What is expected: Transcribe every entry word for word, but skip the images.

Stored items

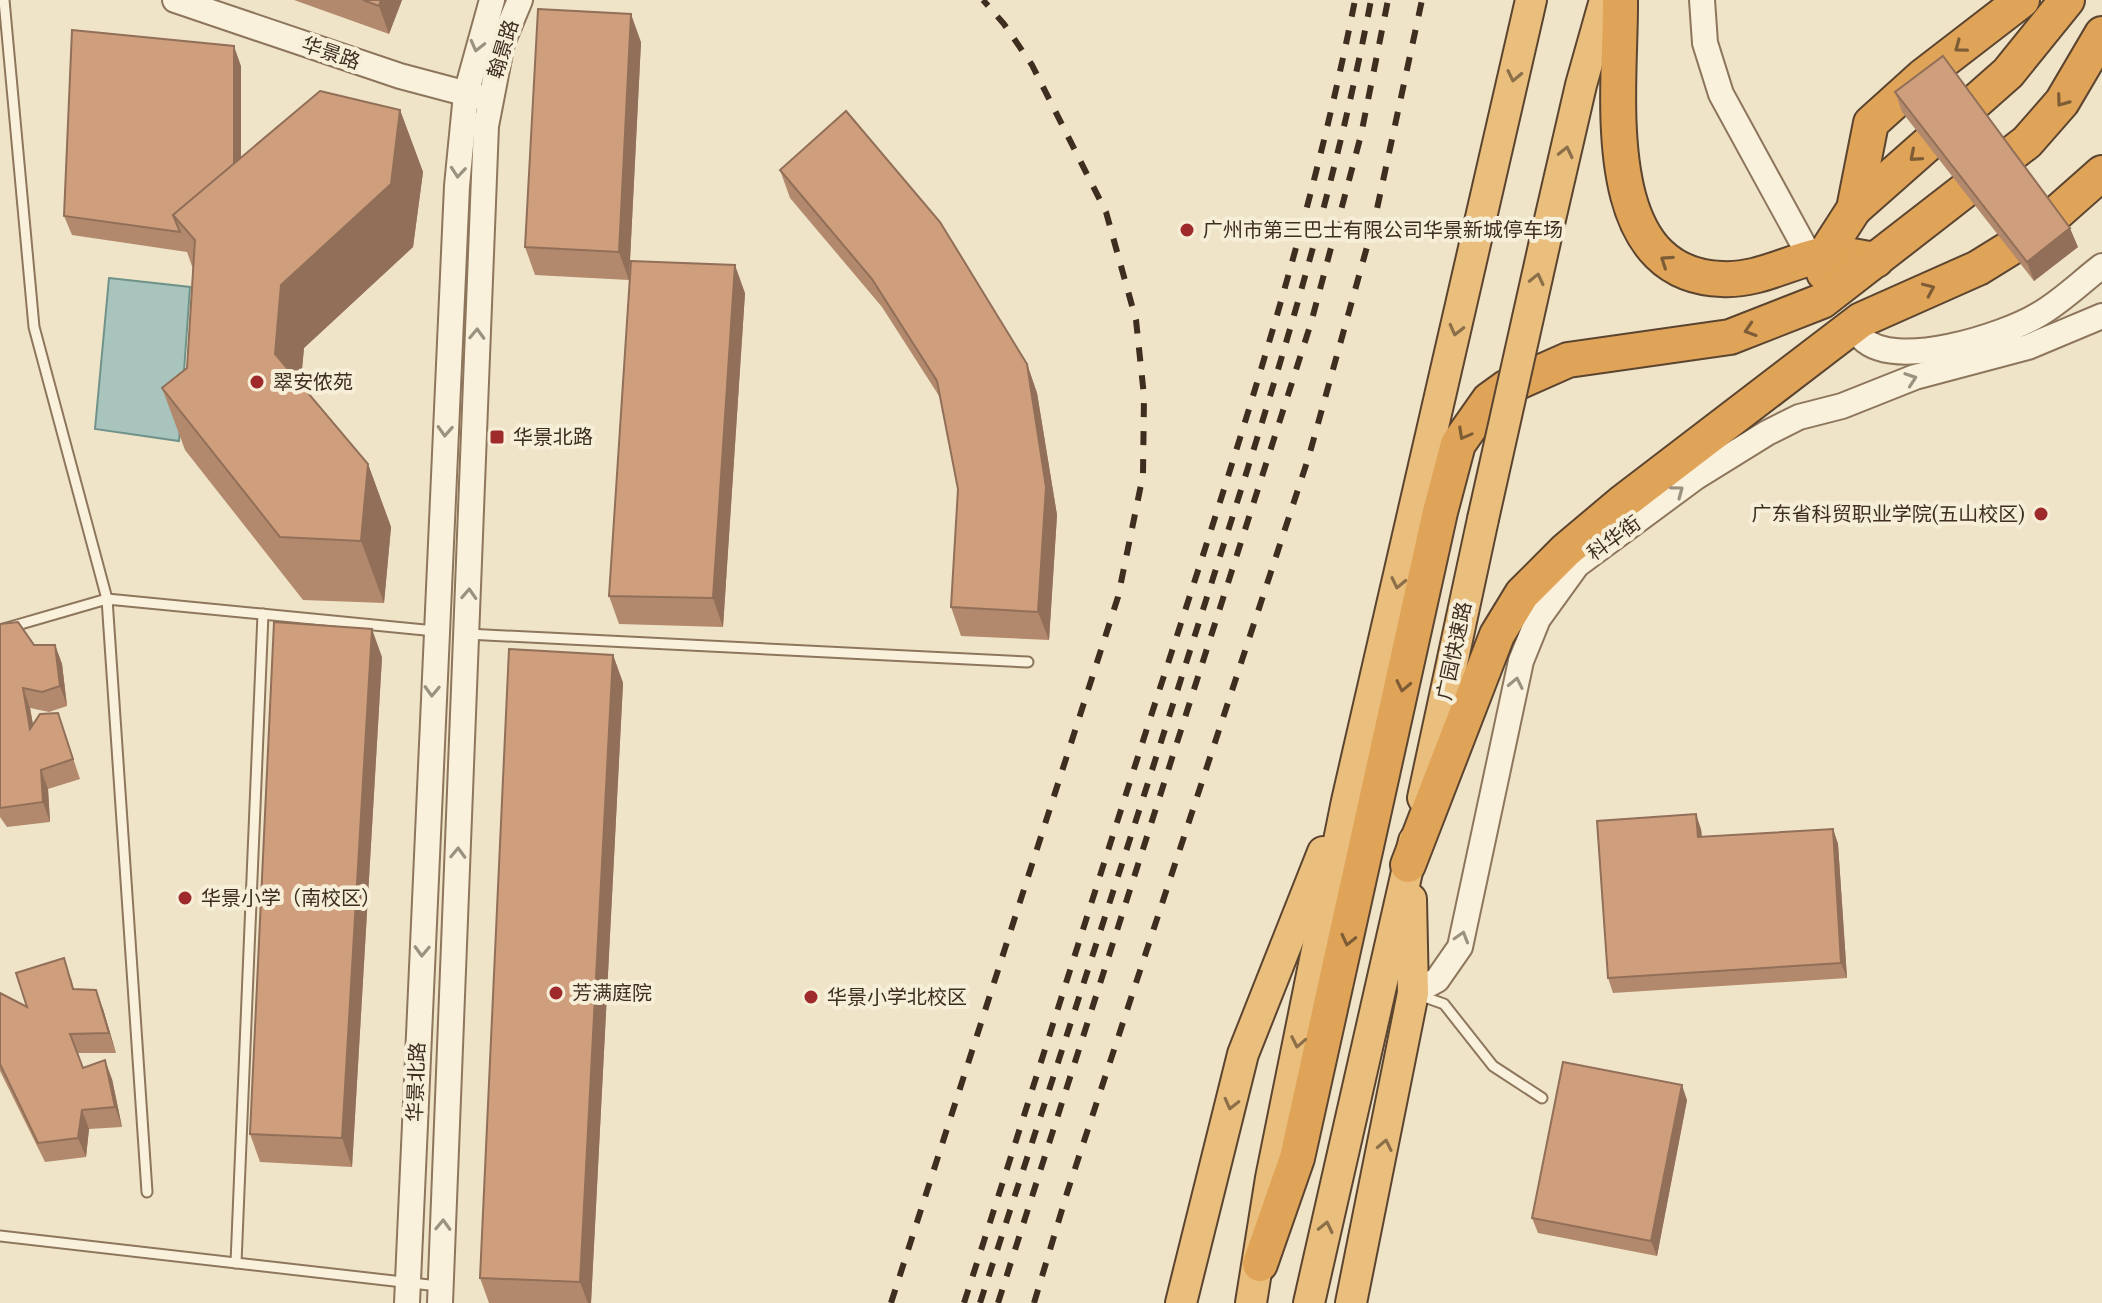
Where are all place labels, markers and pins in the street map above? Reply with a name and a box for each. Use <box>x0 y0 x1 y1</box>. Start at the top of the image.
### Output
place label: 广州市第三巴士有限公司华景新城停车场 <box>1203 218 1563 242</box>
marker: 广州市第三巴士有限公司华景新城停车场 <box>1178 221 1196 239</box>
place label: 翠安侬苑 <box>273 370 353 394</box>
marker: 翠安侬苑 <box>248 373 266 391</box>
place label: 华景北路 <box>513 425 593 449</box>
marker: 华景北路 <box>488 428 506 446</box>
place label: 广东省科贸职业学院(五山校区) <box>1752 502 2025 526</box>
marker: 广东省科贸职业学院(五山校区) <box>2032 505 2050 523</box>
place label: 华景小学（南校区） <box>201 886 381 910</box>
marker: 华景小学（南校区） <box>176 889 194 907</box>
place label: 芳满庭院 <box>572 981 652 1005</box>
marker: 芳满庭院 <box>547 984 565 1002</box>
place label: 华景小学北校区 <box>827 985 967 1009</box>
marker: 华景小学北校区 <box>802 988 820 1006</box>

Expected answer:
Where are all place labels, markers and pins in the street map above? Reply with a name and a box for each. Use <box>x0 y0 x1 y1</box>. Start at the top of the image.
### Output
place label: 广州市第三巴士有限公司华景新城停车场 <box>1203 218 1563 242</box>
marker: 广州市第三巴士有限公司华景新城停车场 <box>1178 221 1196 239</box>
place label: 翠安侬苑 <box>273 370 353 394</box>
marker: 翠安侬苑 <box>248 373 266 391</box>
place label: 华景北路 <box>513 425 593 449</box>
marker: 华景北路 <box>488 428 506 446</box>
place label: 广东省科贸职业学院(五山校区) <box>1752 502 2025 526</box>
marker: 广东省科贸职业学院(五山校区) <box>2032 505 2050 523</box>
place label: 华景小学（南校区） <box>201 886 381 910</box>
marker: 华景小学（南校区） <box>176 889 194 907</box>
place label: 芳满庭院 <box>572 981 652 1005</box>
marker: 芳满庭院 <box>547 984 565 1002</box>
place label: 华景小学北校区 <box>827 985 967 1009</box>
marker: 华景小学北校区 <box>802 988 820 1006</box>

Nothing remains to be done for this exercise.